Mutabakatın bu kadar uzun sürmesinin asıl maddesi ise Filistin'de, Gazze'de yaşayanların günlük yaşamında karşı karşıya kaldığı zorluklardır, izolasyondur ve dış dünyadan gerekli yardımları İsrail'in engellemesinden dolayı elde edememesidir. Bu hususta uzun uzun görüşmeler yapıldı ve nihayet burada bir karara varılmış durumda. Bu amaca yönelik önümüzdeki cuma günü ilk gemimiz İsrail'in Aşdod Limanı'na 10 bin tonu aşkın insani yardım ile hareket edecektir. Dolayısıyla oradaki ambargo da Türkiye'nin öncülüğünde ortadan kalkmış oluyor.
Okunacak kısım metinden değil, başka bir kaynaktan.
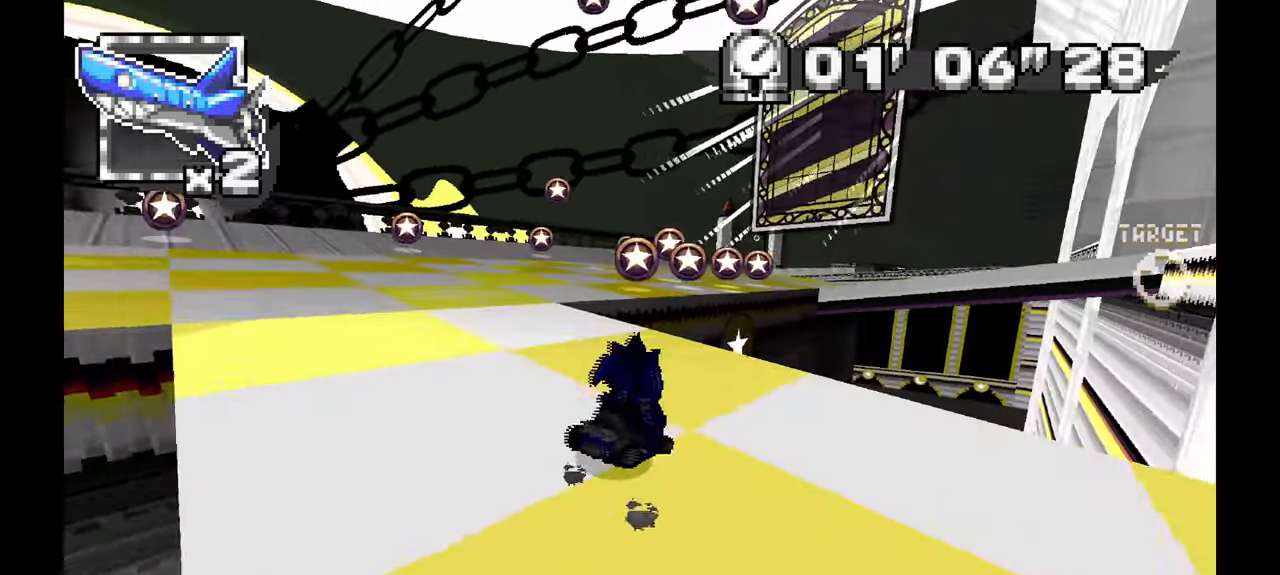
{"dt_ms": 500, "buttons": [], "left_stick": "left", "events": [[267, "left_stick", "center"], [483, "left_stick", "left"]]}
Gazze'de Filistinli kardeşlerimiz çok sıkıntı çektiler. Böylece onlara bir nefes alma imkanını bu mutabakatla sağlamış oluyoruz. Bugüne kadar olduğu gibi Türkiye, Filistin'in haklı davasının arkasında olacak ve her platformda Filistinlilerin devlet olma hakları dahil haklarını savunmaya devam edecek. Bunun bilinmesinde fayda var. Bu mutabakatla birlikte İsrail ile ilişkiler normalleşmiş oluyor. Mavi Marmara ile Gazze bölgesi başta olmak üzere Filistin'e uygulanan ambargo Türkiye'nin öncülüğünde büyük ölçüde kalkmış oluyor. En önemlisi de İsrail'in 2010'da gerçekleşen bu baskından dolayı Türkiye'den özür dilemesi."
ERDOĞAN'A TEŞEKKÜR
Yıldırım, anlaşmanın bugüne gelmesinde emek veren Dışişleri Bakanı Mevlüt Çavuşoğlu ve ekibi ile büyük iradeyi ortaya koyan, bu konudaki kararlılığından asla geri adım atmayan Cumhurbaşkanı Erdoğan'a da şükranlarını sundu.
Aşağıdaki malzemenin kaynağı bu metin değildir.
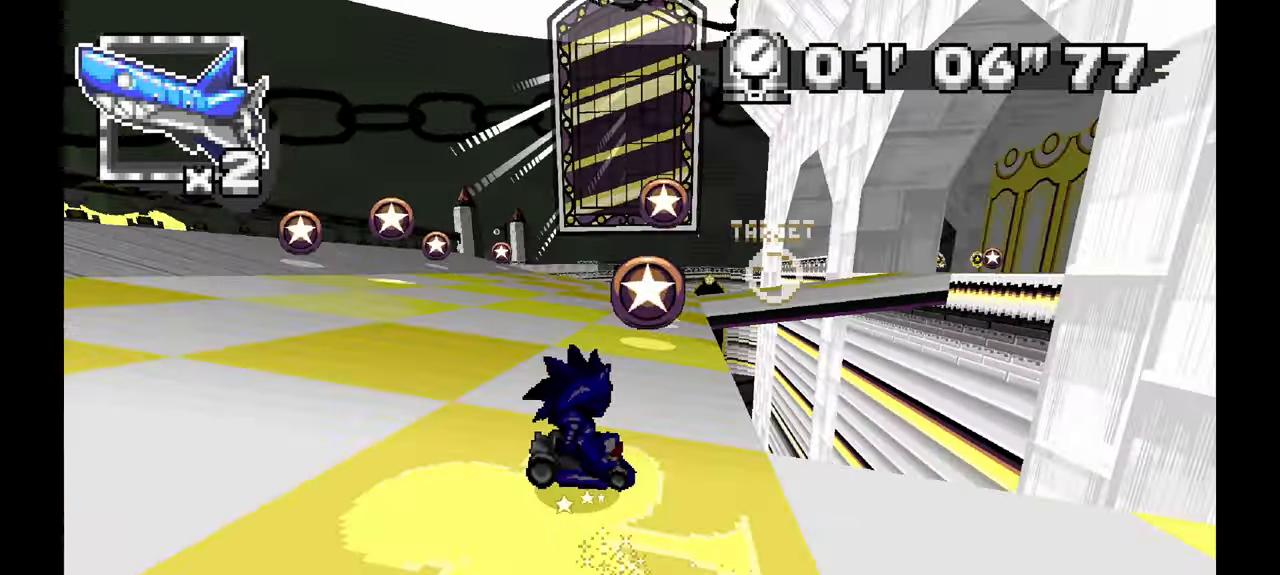
{"dt_ms": 500, "buttons": [], "left_stick": "left", "events": []}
İsrailli bir gazetecinin, "Sizce ilişkiler gerçekten normale dönecek mi? Yoksa kağıt üzerinde mi kalacak" sorusuna Başbakan Yıldırım, şu yanıtı verdi:
Anladığım kadarıyla sen bu mutabakattan tam emin değilsin. 'Bu mutabakat çalışmaz' demek istiyorsun. Yıllar aldı, bunu yapmak için, bu mutabakata, bu noktaya gelmek için. Bu önemli bir adımdır, bundan sonrası tabii gelişmelere göre değerlendirilecek husustur. O bakımdan burada İsrail hükümetine de Türk hükümetine de görevler düşmektedir. Bu mutabakatı en iyi şekilde işletmek bölgede ilişkileri normalleştirmek hem Türk halkının hem de İsrail halkının yararınadır. Bu konuda gereken gayretin gösterileceğine inanıyorum. Diğer konular karşılıklı görüşmelerle bir noktaya getirilebilir.”
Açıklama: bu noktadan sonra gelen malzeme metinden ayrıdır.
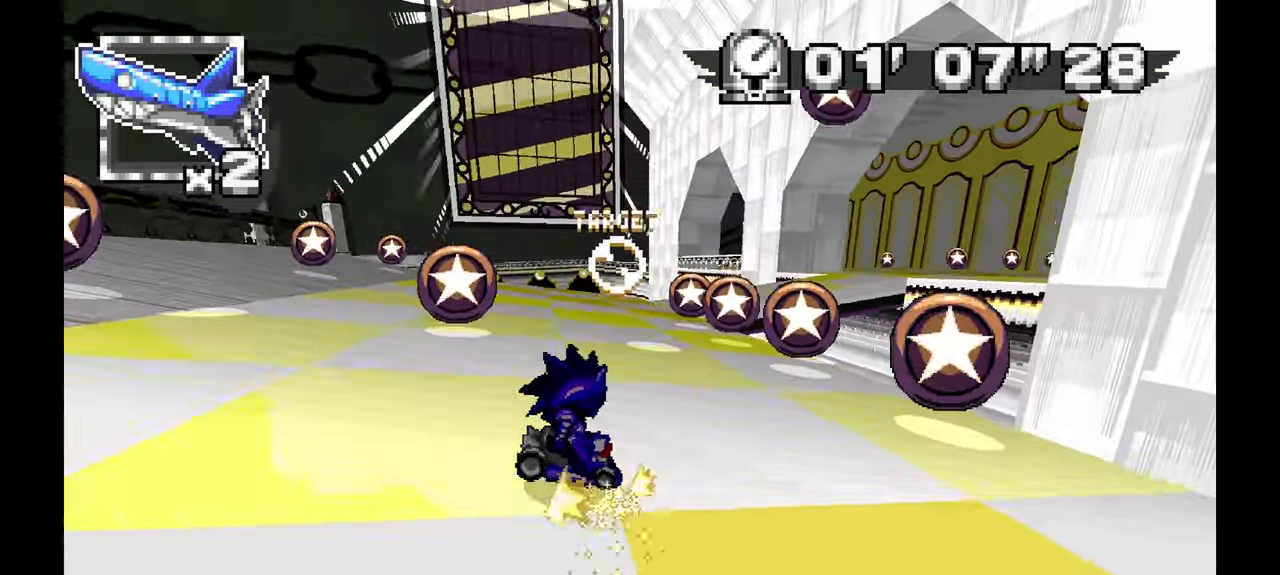
{"dt_ms": 500, "buttons": [], "left_stick": "right", "events": [[150, "left_stick", "center"], [200, "left_stick", "right"]]}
Yıldırım, aynı gazetecinin sorusu üzerine, “Filistin tarafının da talepleri var. Onları hep beraber konuşmak lazım. Münferit olayları şu anda burada değerlendirmek çok sağlıklı olmaz" diye konuştu.
RUSYA OLAN İLİŞKİLER
Bir gazetecinin "Böyle bir normalleşme süreci Rusya ile de olur mu" sorusuna Başbakan Yıldırım, "Niye olmasın Türk milleti de Rus milleti de bu krizin artık ortadan kalkmasını istiyor, bunun çok anlamlı olmadığını düşünüyor. Bize düşen de irade sahiplerine düşen de bir an önce milletimizin, vatandaşlarımızın bu beklentilerini karşılamak olmalıdır. Bu yönde de güzel gelişmeler var, yakın zamanda bunları da milletimizle paylaşacağız" dedi.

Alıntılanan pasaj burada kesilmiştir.